In a large bowl mix all the wet ingredients together really well.

Add all the dry ingredients except the flour to the wet ingredients and mix. Then add the flour but don’t over mix. Stop once mixed through evenly.

Taste mix and add extra maple syrup if you like your banana bread a little sweeter.

Pour dough into prepared tin.

Dough should be dry enough that it’s not runny but should be easily spread out in the loaf tin. (Sprinkle with walnuts or coconut or slices of banana if you’re feeling fancy)

Bake in the middle of your oven for approx. 35mins. Check with a skewer in the centre. If it comes out clean, it’s done.

Allow to cool in the pan for 15mins then transfer to wire rack to finish.

Slice and eat. 


Jelly & N’Oatmeal Bake



Jelly Ingredients:

2 cups strawberries chopped (measure after chopping)

1 Tbsp water

2 Tbsp Pure Maple Syrup

1 tsp Tapioca Starch

N’Oatmeal Bake Ingredients:

1 1/2 cups raw nuts of choice I used cashews and almonds

1 cup unsweetened coconut flakes

1/8 tsp salt

1 med-large over ripe banana* broken into pieces OR *3 medjool dates, pitted

1 tsp cinnamon

3/4 cup almond milk (unsweetened)

1/4 cup + 2 Tbsp smooth almond butter, divided

2 Tbsp ground flaxseed + 5 Tbsp water, mixed and allowed to sit for 15 mins (2 “flax eggs”)

1 tsp pure vanilla extract


Prepare the jelly first:

In a saucepan, add the strawberries, water and maple syrup and heat over medium heat. Stir occasionally until mixture boils (a few mins) then whisk in tapioca.

Continue to cook about 3-5 mins until mixture thickens, then remove from heat and set aside to cool.

Then prepare the N’oatmeal Bake:

Preheat your oven to 350 degrees and prepare the “flax eggs” as described above.

Place the nuts in a food processor (or blender) and pulse until mixture resembles crumbs. Add the dates and pulse as well if using, if using a banana to sweeten, wait.

Add coconut flakes and pulse again, then pulse in banana (if using)

Transfer mixture to a bowl (or just use the bowl of the food processor, and stir in the salt, cinnamon, almond milk, 2 Tbsp almond butter, vanilla and flax/water mixture (flax eggs)

Transfer mixture to an 8-9” baking dish OR two smaller baking dishes as I did.

Spoon the strawberry mixture, along with the remaining almond butter, over the top(s) and gently swirl in as desired.

Bake in the preheated oven for 35-40 mins or until mostly set. (The center will not set completely, and will have a similar texture to oatmeal.

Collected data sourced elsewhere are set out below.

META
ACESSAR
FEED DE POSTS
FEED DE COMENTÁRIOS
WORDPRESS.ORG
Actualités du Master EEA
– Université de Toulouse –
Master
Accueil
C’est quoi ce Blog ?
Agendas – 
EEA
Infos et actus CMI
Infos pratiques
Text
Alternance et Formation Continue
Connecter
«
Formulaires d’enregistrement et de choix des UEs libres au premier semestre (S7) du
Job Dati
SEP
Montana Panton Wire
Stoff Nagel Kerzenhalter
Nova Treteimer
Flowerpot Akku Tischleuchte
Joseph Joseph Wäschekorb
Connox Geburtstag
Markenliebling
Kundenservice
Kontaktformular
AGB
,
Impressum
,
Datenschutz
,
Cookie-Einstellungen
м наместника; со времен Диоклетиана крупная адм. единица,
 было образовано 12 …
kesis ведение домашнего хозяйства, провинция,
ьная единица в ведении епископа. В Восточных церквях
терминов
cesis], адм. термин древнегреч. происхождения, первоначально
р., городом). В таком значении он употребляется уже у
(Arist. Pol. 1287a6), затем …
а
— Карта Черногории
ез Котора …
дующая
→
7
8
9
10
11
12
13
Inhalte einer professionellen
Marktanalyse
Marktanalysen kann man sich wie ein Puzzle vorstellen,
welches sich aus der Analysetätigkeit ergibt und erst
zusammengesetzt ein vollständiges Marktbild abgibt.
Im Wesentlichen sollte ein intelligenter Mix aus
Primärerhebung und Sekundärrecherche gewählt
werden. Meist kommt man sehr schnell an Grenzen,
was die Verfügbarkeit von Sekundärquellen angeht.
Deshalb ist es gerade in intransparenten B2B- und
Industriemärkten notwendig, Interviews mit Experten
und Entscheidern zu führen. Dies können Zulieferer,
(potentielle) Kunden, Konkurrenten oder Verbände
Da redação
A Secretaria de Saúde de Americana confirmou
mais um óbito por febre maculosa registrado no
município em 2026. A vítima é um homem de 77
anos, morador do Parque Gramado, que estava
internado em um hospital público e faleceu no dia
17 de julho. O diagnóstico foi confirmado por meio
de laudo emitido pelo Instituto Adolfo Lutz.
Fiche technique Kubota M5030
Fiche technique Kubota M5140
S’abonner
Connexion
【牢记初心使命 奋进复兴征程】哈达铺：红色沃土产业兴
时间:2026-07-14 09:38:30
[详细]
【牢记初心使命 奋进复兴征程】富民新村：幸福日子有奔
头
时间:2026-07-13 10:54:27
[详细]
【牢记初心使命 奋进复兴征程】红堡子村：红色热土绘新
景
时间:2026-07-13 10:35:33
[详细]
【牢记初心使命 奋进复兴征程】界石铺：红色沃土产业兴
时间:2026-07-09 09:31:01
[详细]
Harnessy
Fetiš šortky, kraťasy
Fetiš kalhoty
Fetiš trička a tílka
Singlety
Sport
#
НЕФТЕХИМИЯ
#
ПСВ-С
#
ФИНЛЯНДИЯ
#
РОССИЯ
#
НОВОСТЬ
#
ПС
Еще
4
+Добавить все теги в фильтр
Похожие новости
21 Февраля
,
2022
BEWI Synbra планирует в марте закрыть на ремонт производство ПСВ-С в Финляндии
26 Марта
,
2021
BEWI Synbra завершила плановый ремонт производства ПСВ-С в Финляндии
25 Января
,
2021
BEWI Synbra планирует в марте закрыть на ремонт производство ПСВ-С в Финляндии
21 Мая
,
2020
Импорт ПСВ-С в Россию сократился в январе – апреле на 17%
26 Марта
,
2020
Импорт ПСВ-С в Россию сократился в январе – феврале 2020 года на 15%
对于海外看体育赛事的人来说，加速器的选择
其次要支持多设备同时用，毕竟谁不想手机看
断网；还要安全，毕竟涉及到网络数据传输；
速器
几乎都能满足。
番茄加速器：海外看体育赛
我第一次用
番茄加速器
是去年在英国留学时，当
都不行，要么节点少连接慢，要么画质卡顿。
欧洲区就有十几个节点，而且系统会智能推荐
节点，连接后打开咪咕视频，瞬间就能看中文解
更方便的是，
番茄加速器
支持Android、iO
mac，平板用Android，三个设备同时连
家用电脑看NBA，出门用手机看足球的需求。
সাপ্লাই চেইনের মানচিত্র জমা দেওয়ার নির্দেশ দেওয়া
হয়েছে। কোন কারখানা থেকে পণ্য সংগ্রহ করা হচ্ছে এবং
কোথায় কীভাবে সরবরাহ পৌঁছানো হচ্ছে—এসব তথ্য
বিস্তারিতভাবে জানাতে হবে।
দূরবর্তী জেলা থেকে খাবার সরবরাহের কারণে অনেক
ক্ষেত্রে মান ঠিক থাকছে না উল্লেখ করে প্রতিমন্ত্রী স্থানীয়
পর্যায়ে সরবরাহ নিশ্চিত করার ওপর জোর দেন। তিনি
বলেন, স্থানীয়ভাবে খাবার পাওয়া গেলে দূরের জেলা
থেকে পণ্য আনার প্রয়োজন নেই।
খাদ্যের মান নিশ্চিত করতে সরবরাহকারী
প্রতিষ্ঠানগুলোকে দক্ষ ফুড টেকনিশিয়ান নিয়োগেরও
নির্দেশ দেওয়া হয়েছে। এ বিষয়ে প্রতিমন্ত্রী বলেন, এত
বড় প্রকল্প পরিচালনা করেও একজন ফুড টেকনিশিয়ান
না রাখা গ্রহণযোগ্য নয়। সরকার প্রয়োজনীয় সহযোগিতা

Bake a bit longer for a drier texture.)

Serve warm with sliced bananas and strawberries if desired. If you make this ahead of time, store covered in the refrigerator and re-heat in the oven just before serving.


Snickers Pie




5 tbsp cocoa powder

12 Medjool dates, pitted

1/2 tsp sea salt

1 c nut of choice (I like cashews and almonds best, with walnuts shortly behind – you can even MIX nuts if you’re CRAZY)

1 c unsweetened dried coconut

1 tsp vanilla extract

Caramel Layer:

10 Medjool dates, pitted, soaked in boiling water for 10 min and then drained

3 tsp ghee or coconut oil

2 tsp vanilla extract

3 tbsp unsalted almond butter

Nut Butter Mousse

2 cans full-fat coconut milk, refrigerated overnight

3/4 c peanut butter, almond butter or nut butter of choice

2 tbsp maple syrup

1/2 tsp vanilla extract

Pinch sea salt



1/2 cup dark chocolate of choice, for drizzling (optional)

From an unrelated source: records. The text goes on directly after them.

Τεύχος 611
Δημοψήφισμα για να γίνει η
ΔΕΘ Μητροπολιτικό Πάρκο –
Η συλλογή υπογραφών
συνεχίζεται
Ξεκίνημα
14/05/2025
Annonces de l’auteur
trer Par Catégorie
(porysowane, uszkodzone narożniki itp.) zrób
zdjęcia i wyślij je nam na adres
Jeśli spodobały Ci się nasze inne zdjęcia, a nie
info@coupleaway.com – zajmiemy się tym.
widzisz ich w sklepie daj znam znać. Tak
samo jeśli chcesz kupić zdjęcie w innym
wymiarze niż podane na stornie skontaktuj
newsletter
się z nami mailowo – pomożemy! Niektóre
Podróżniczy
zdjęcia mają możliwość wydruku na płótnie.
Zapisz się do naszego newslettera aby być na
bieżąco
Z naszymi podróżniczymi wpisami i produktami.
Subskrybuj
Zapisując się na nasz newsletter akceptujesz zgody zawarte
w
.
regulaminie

Add all CRUST ingredients to a food processor and process until smooth and able to be stuck together, then press into a parchment lined 8″ round pie pan.

The parchment lining is really important – you won’t be able to get the pie out if you don’t use the parchment paper. Place in freezer to set while you make caramel ingredients.


Add all the CARAMEL ingredients to the food processor (no need to clean between making this and the crust) and process until very smooth.

Spread an even layer atop pie crust and return to freezer.

Peanut Butter Mousse:

Open the coconut milk cans and scoop out solid white coconut cream (save the remaining coconut water for a smoothie). Add to food processor with remaining MOUSSE ingredients, then process until smooth. Spread evenly atop of caramel layer, then return to freezer.

If desired, top with an additional drizzle of dark chocolate, melted in a double boiler or microwave.

Freeze overnight, and store in freezer but let de-thaw on counter for about 10 min before serving your very own healthy snickers pie.